Document section
Jordan Lake Bird Counts–Part 1
Author: Norm Budnitz
[This is the first in a series of blog articles presenting the bird count data from the Jordan Lake Spring and Christmas Bird Counts. This article explains how the counts work and presents data on several species of birds whose populations are directly tied to the lake. Future articles will explore other groups of species.]
New Hope Audubon sponsors two bird counts each year in a 15-mile diameter count circle centered in the area of Jordan Lake in Chatham County.
Figure 1. Jordan Lake Count Circle
Figure 2 is an interactive map that shows the count areas that are covered by individual teams of counters. You can zoom in and out and click on specific count areas for descriptions.
Figure 2. Jordan Lake Count Circle showing count areas
The count is done on one designated day, often starting early in the morning, lasting 6 or more hours, and is restricted to the designated count circle. We try to count every individual bird of every species we encounter, seen or heard. The Spring Bird Count (SBC) date is usually the first Sunday in May. In winter, the count is either the last Sunday in December or the first Sunday in January. The winter count is part of a much larger effort called the Christmas Bird Count (CBC) organized by the National Audubon Society.

Dataset extract
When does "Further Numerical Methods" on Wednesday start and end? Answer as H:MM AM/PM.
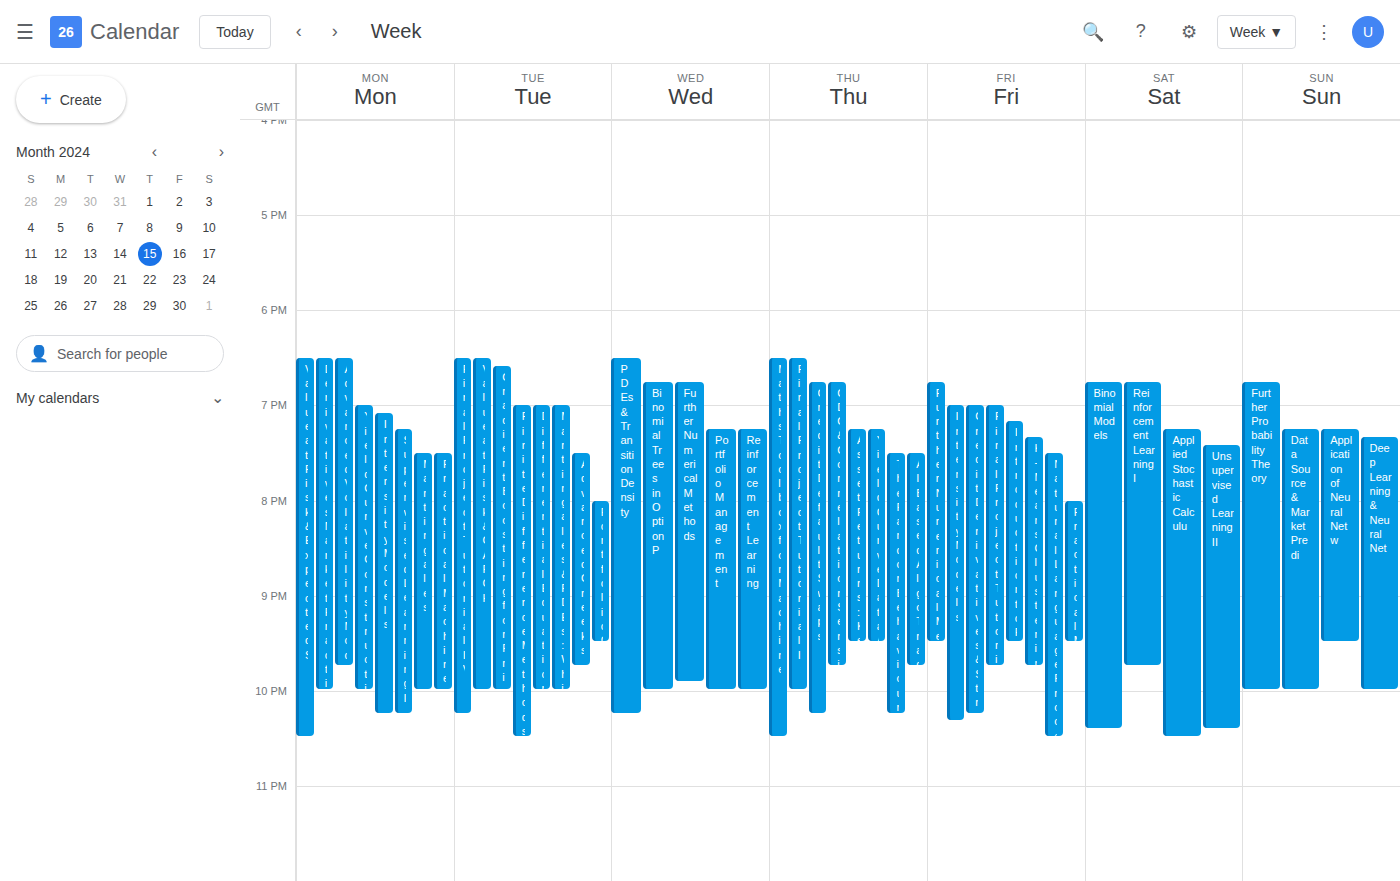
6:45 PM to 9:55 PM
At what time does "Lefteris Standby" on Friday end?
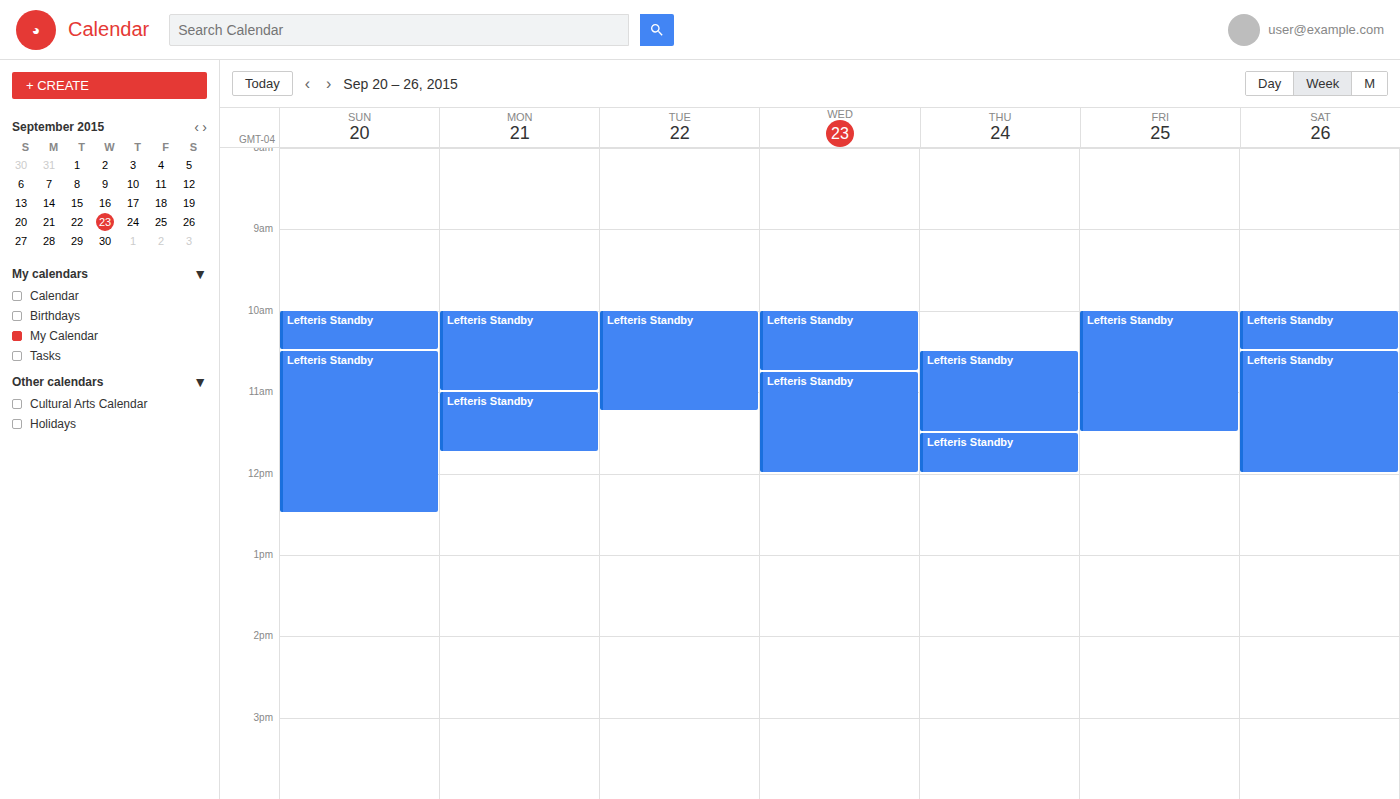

Set exercise A
According to the Jordan Lake bird count article, on what day is the Spring Bird Count usually held?
Set exercise B
Reproduce everything in the Jordan Lake bird count article from "Figure 2. Jordan" down to "National Audubon Society.", substituting "Saturday" for each "Sunday".
Set exercise C
Extend the Jordan Lake bird count article past its final sentence.
The data after the Jordan Lake bird count article is separate material.

Expected answer A
The first Sunday in May.

Expected answer B
Figure 2. Jordan Lake Count Circle showing count areas
The count is done on one designated day, often starting early in the morning, lasting 6 or more hours, and is restricted to the designated count circle. We try to count every individual bird of every species we encounter, seen or heard. The Spring Bird Count (SBC) date is usually the first Saturday in May. In winter, the count is either the last Saturday in December or the first Saturday in January. The winter count is part of a much larger effort called the Christmas Bird Count (CBC) organized by the National Audubon Society.

Expected answer C
We have been doing the Jordan Lake counts every year since 1977. As a result, we have compiled a significant amount of data and can now see some trends in what has been happening to the bird populations in the area. These data are available in Excel spreadsheets that can be downloaded by clicking on these links: cumulative SBC data and cumulative CBC data.
Counters are organized into small groups, each group covering one of the areas outlined in the map above. Note that some areas cover parts of Jordan Lake directly (e.g., Ebenezer Point, Vista Point, and Crosswinds Marina), other areas cover tributaries to the lake (e.g., White Oak Creek, Haw River, and Beaver Creek), and other areas are not even part of the Jordan Lake basin at all (Harris Lake, Moncure, and the Deep River). This is because the count circle was set up according to the 15-mile diameter guidelines established by National Audubon.
The counters report the name and number of individuals of every species they encounter on count day. But there are effort variations in the data from year to year as a result of the following:
- Weather (heavy cold rain versus clear, mild temperatures, for example)
- Lake levels (high lake levels limit access for observing birds)
- Number of individual counters
- Number of parties in the field
Figure 3 is a graph showing the number of counters and the number of parties for the SBC since 1977. Note that the number of counters has averaged around 45 since the 1990s, and the number of parties has averaged around 21 since about that same time. That consistency is a good thing for comparing data over the decades. For the analyses discussed below and in future articles, sometimes I will use Christmas/CBC data (green graphs), and sometimes I will use Spring/SBC data (yellow graphs) for clarity or brevity.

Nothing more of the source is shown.